Blending Tradition & Innovation A tour through Sake breweries

New Update


Having been invited by Japan Sake and Shochu Makers Association (JSS) – a trade body that promotes Japanese Sake and Shochu all over the world – I got a good opportunity to get a detailed insight into Sake by visiting five breweries in Aomori and Iwate – the two northernmost prefectures of Japan. I was a part of a global group of seven beverage experts; being the only one from India.


Japan has 47 prefectures, each having Sakes typical to the region and there is no prefecture in Japan that doesn’t produce Sake. There is so much to learn & imbibe in the land of Sake.

Our Sake knowledge expedition began right from Tokyo at a well equipped JSS Information Centre where 60 different Sakes from all over Japan are stocked at any given point of time.

After an introductory presentation by Yoshiro Okamoto, Vice President, JSS, we learnt the basics of Sake at a day-long knowledge session with John Gauntner, the world’s leading non-Japanese Sake expert.

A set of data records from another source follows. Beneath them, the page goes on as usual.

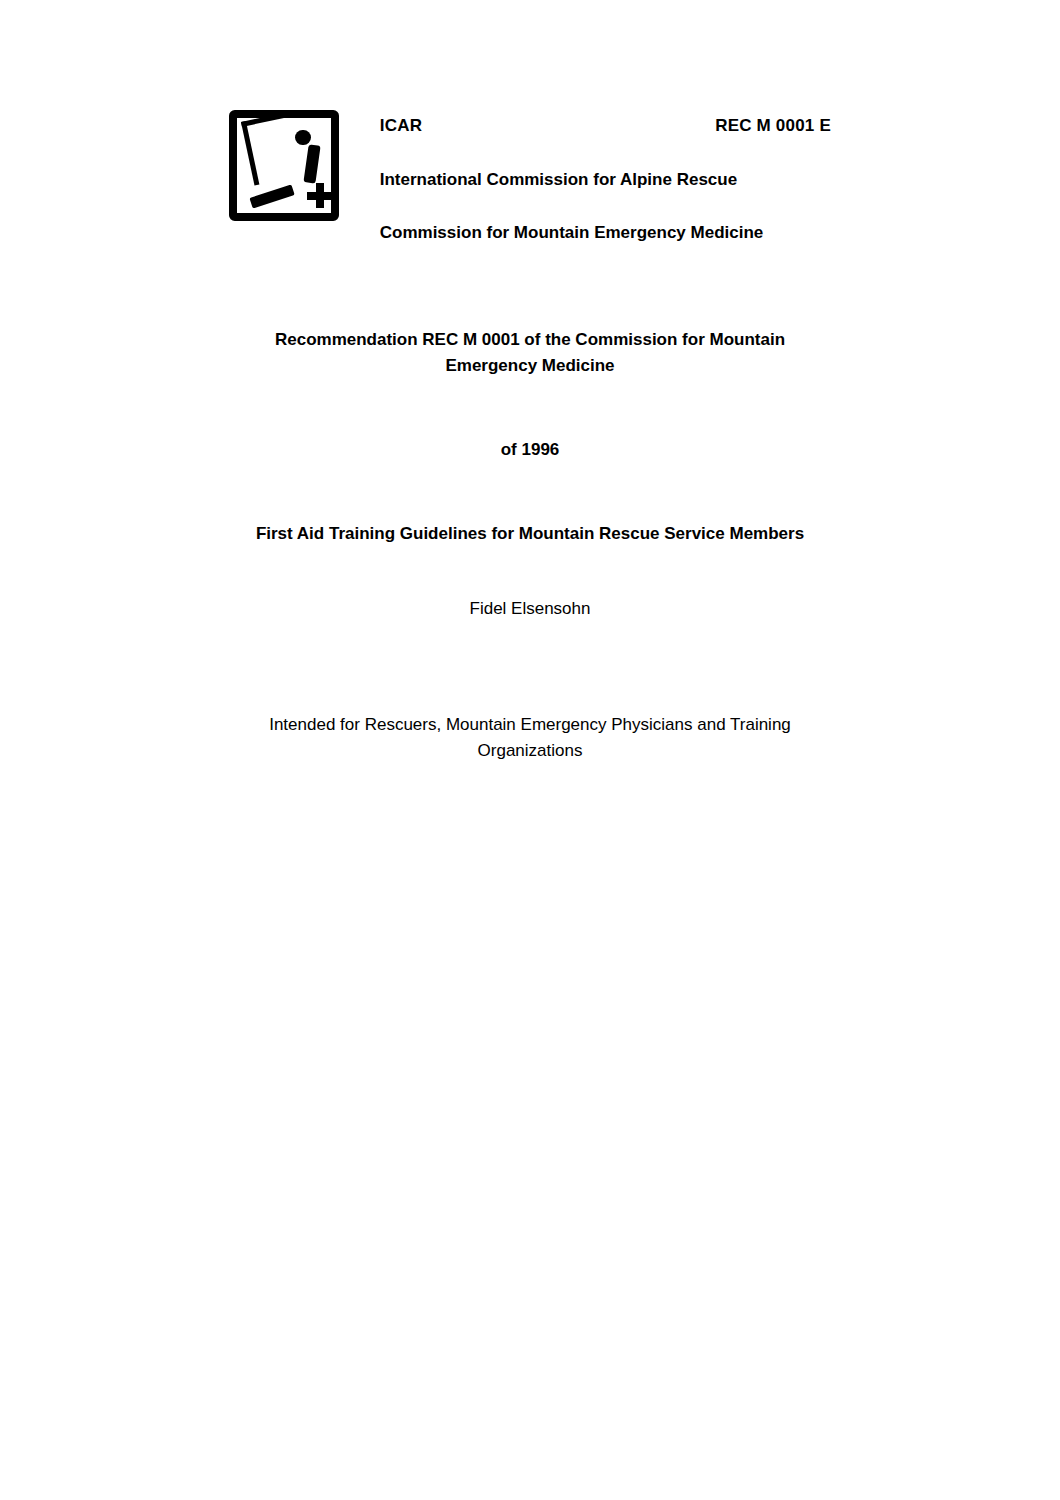ICAR REC M 0001 E
International Commission for Alpine Rescue
Commission for Mountain Emergency Medicine
Recommendation REC M 0001 of the Commission for Mountain
Emergency Medicine
of 1996
First Aid Training Guidelines for Mountain Rescue Service Members
Fidel Elsensohn
Intended for Rescuers, Mountain Emergency Physicians and Training
Organizations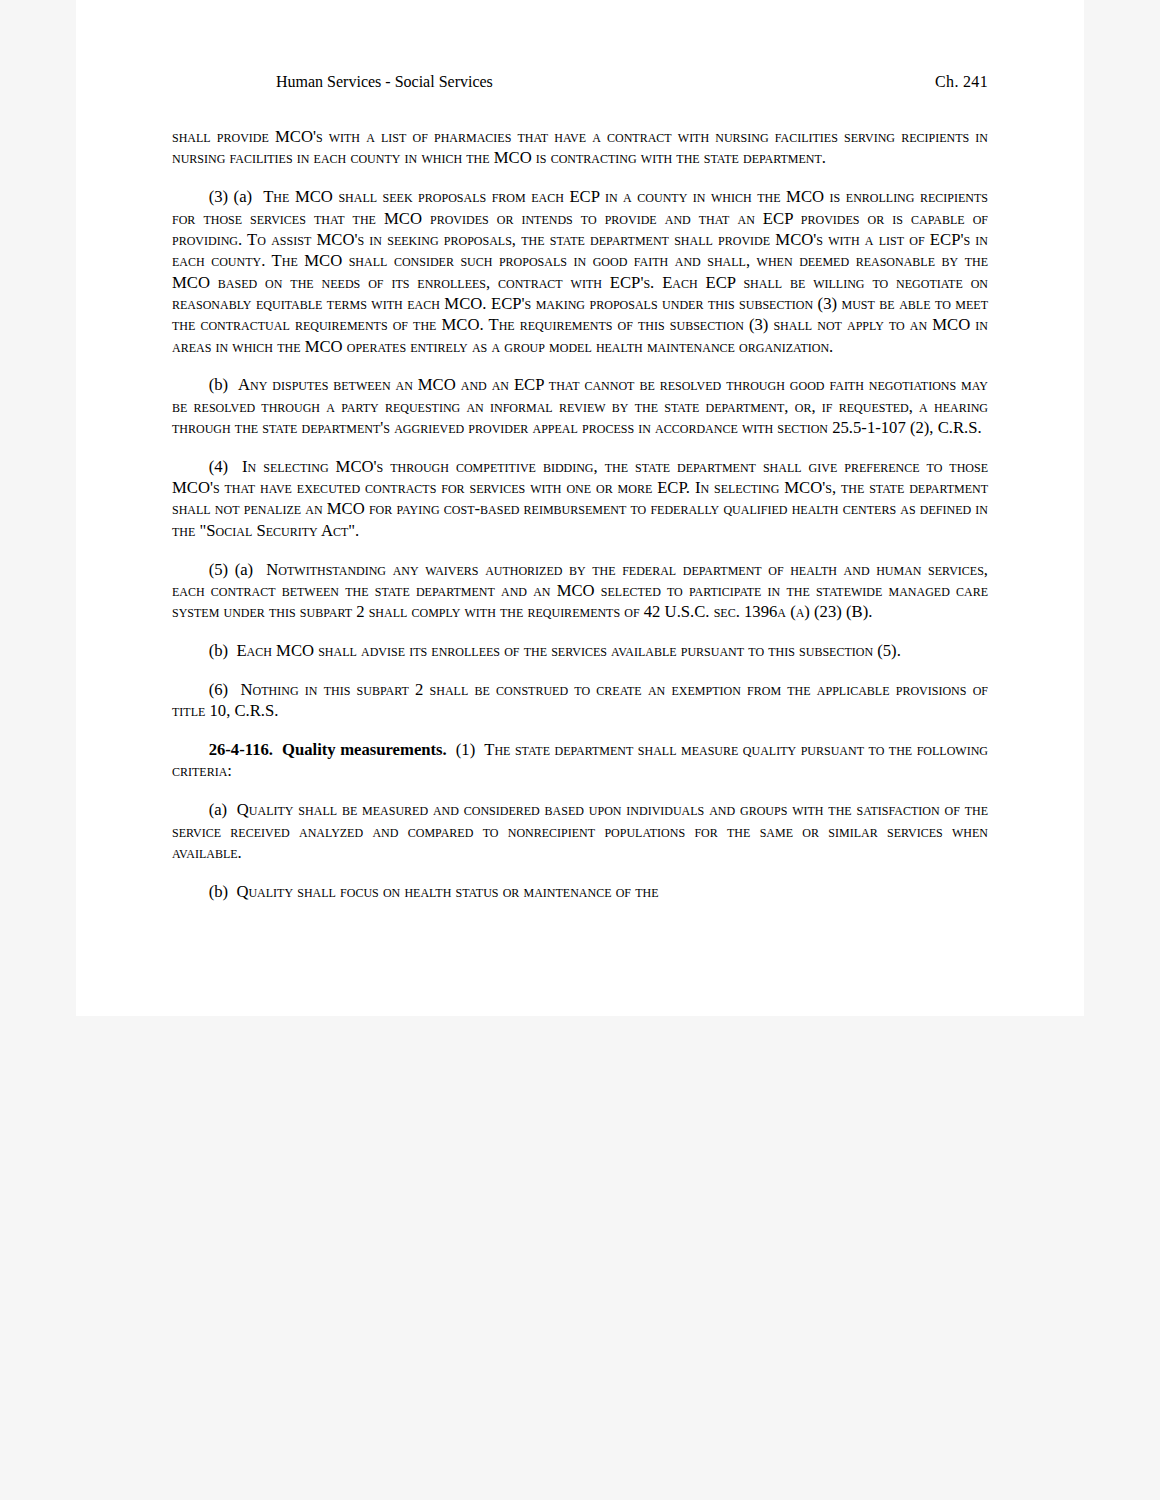Human Services - Social Services Ch. 241
shall provide MCO's with a list of pharmacies that have a contract with nursing facilities serving recipients in nursing facilities in each county in which the MCO is contracting with the state department.
(3) (a) The MCO shall seek proposals from each ECP in a county in which the MCO is enrolling recipients for those services that the MCO provides or intends to provide and that an ECP provides or is capable of providing. To assist MCO's in seeking proposals, the state department shall provide MCO's with a list of ECP's in each county. The MCO shall consider such proposals in good faith and shall, when deemed reasonable by the MCO based on the needs of its enrollees, contract with ECP's. Each ECP shall be willing to negotiate on reasonably equitable terms with each MCO. ECP's making proposals under this subsection (3) must be able to meet the contractual requirements of the MCO. The requirements of this subsection (3) shall not apply to an MCO in areas in which the MCO operates entirely as a group model health maintenance organization.
(b) Any disputes between an MCO and an ECP that cannot be resolved through good faith negotiations may be resolved through a party requesting an informal review by the state department, or, if requested, a hearing through the state department's aggrieved provider appeal process in accordance with section 25.5-1-107 (2), C.R.S.
(4) In selecting MCO's through competitive bidding, the state department shall give preference to those MCO's that have executed contracts for services with one or more ECP. In selecting MCO's, the state department shall not penalize an MCO for paying cost-based reimbursement to federally qualified health centers as defined in the "Social Security Act".
(5) (a) Notwithstanding any waivers authorized by the federal department of health and human services, each contract between the state department and an MCO selected to participate in the statewide managed care system under this subpart 2 shall comply with the requirements of 42 U.S.C. sec. 1396a (a) (23) (B).
(b) Each MCO shall advise its enrollees of the services available pursuant to this subsection (5).
(6) Nothing in this subpart 2 shall be construed to create an exemption from the applicable provisions of title 10, C.R.S.
26-4-116. Quality measurements. (1) The state department shall measure quality pursuant to the following criteria:
(a) Quality shall be measured and considered based upon individuals and groups with the satisfaction of the service received analyzed and compared to nonrecipient populations for the same or similar services when available.
(b) Quality shall focus on health status or maintenance of the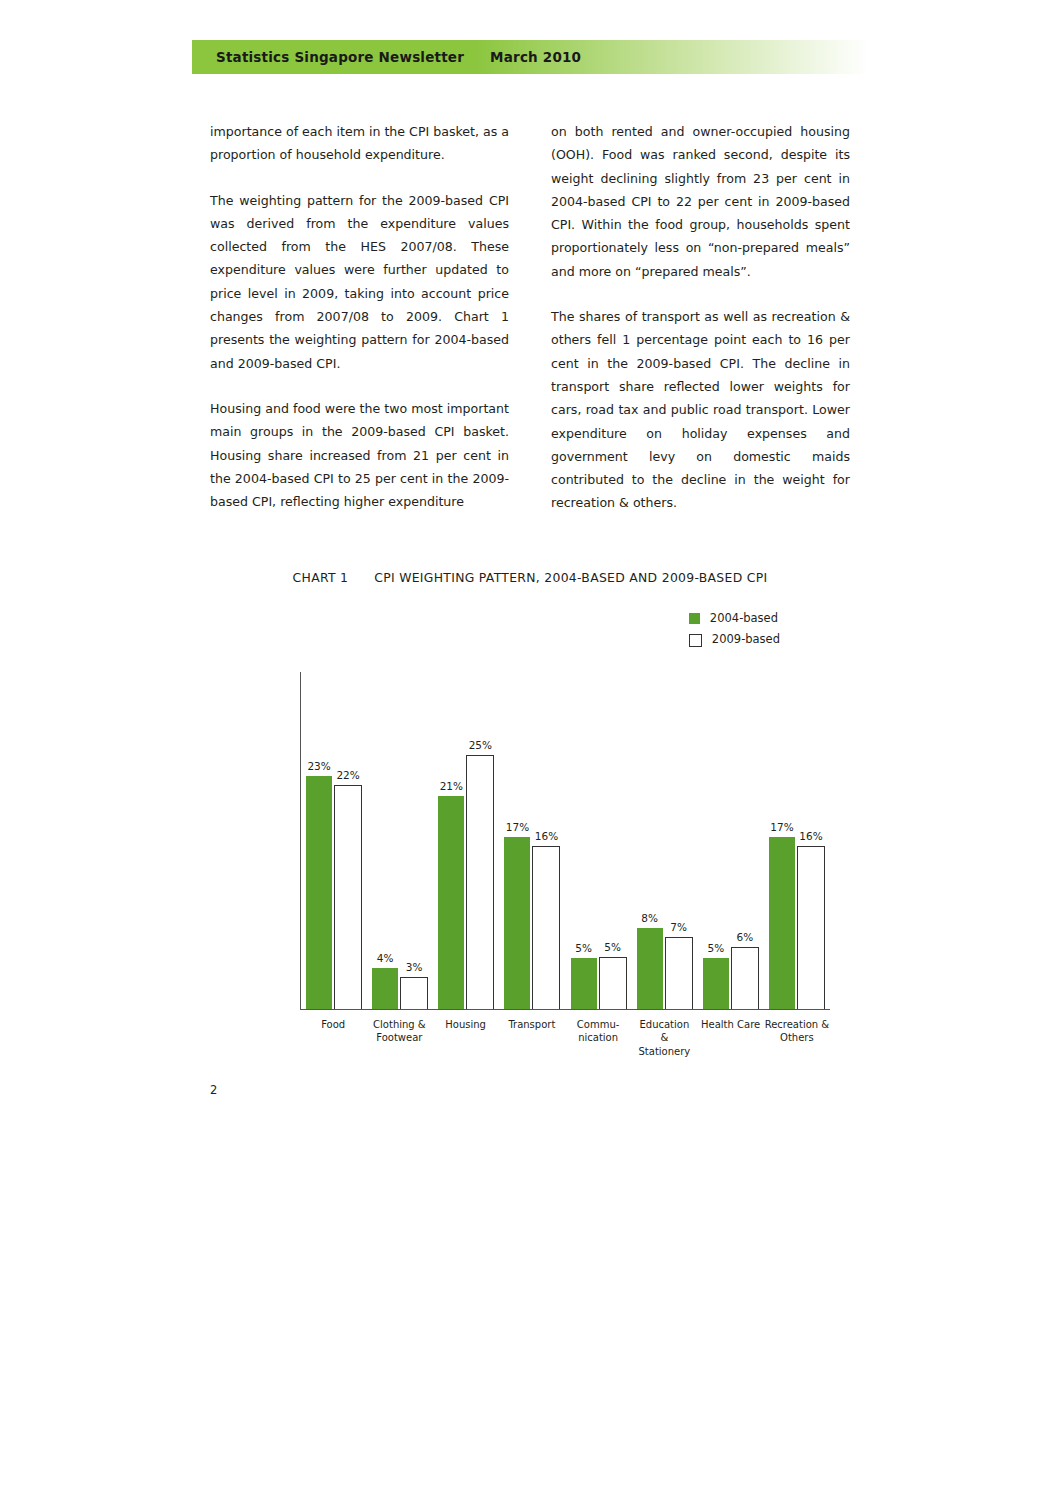Statistics Singapore NewsletterMarch 2010
importance of each item in the CPI basket, as a proportion of household expenditure.
The weighting pattern for the 2009-based CPI was derived from the expenditure values collected from the HES 2007/08. These expenditure values were further updated to price level in 2009, taking into account price changes from 2007/08 to 2009. Chart 1 presents the weighting pattern for 2004-based and 2009-based CPI.
Housing and food were the two most important main groups in the 2009-based CPI basket. Housing share increased from 21 per cent in the 2004-based CPI to 25 per cent in the 2009-based CPI, reflecting higher expenditure
on both rented and owner-occupied housing (OOH). Food was ranked second, despite its weight declining slightly from 23 per cent in 2004-based CPI to 22 per cent in 2009-based CPI. Within the food group, households spent proportionately less on “non-prepared meals” and more on “prepared meals”.
The shares of transport as well as recreation & others fell 1 percentage point each to 16 per cent in the 2009-based CPI. The decline in transport share reflected lower weights for cars, road tax and public road transport. Lower expenditure on holiday expenses and government levy on domestic maids contributed to the decline in the weight for recreation & others.
CHART 1 CPI WEIGHTING PATTERN, 2004-BASED AND 2009-BASED CPI
2004-based
2009-based
23%
22%
4%
3%
21%
25%
17%
16%
5%
5%
8%
7%
5%
6%
17%
16%
Food
Clothing &
Footwear
Housing
Transport
Commu-
nication
Education
&
Stationery
Health Care
Recreation &
Others
2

A tasting at the JSS Centre and a dinner with brewery owners towards the evening prepared us for the expedition that lay ahead.

Sakes from Aomori


Our next stop was Aomori, which is around an hour’s flight from Tokyo. Aomori is the northernmost prefecture of Japan’s main island, which has high reputation for its local brews. The prefecture’s capital is also called Aomori, which is well connected from everywhere in Japan. Aomori is famous for its winter landscapes, cherry blossoms and apples that account for over half of Japan’s annual apple harvest.

Indian Connect at Rokka Shuzo

The Rokka Shuzo brewery is one of the biggest in Aomori, being spread over 40,000 square metres. The brewery was established in 1972 by merging three companies (one of them established in 1719) to compete with the big breweries of the Kobe region.

Rokka Shuzo (production volume: 360,000 litres) is most famous for their dry range ‘Joppari’ Sakes with the ‘Daruma’ logo that interestingly has an Indian connect, as Daruma happens to be the Japanese name for Bodhidharma; an Indian monk who took Zen Buddhism to Japan via China. Daruma dolls incidentally are also good luck charms, often sold in Japanese temples.


At Rokka Shuzo brewery we could also try our hands at the various Sake production processes including paddling the ‘Moromi’ (fermenting Sake mash). Kitamura Hiroshi, President, Rokka Shuzo, hosted a private tasting for us that showcased their diverse range of Sakes.

Apart from Joppari, which is a dry Sake, Rokka also produces sweet Sakes and Sake-based liqueurs. My top favourites at Rokka turned out their Joppari Hanaomai (Junmai Daiginjo), Joppari Akinori (Junmai Ginjo) and Joppari Yuuka (Junmai, low alcohol).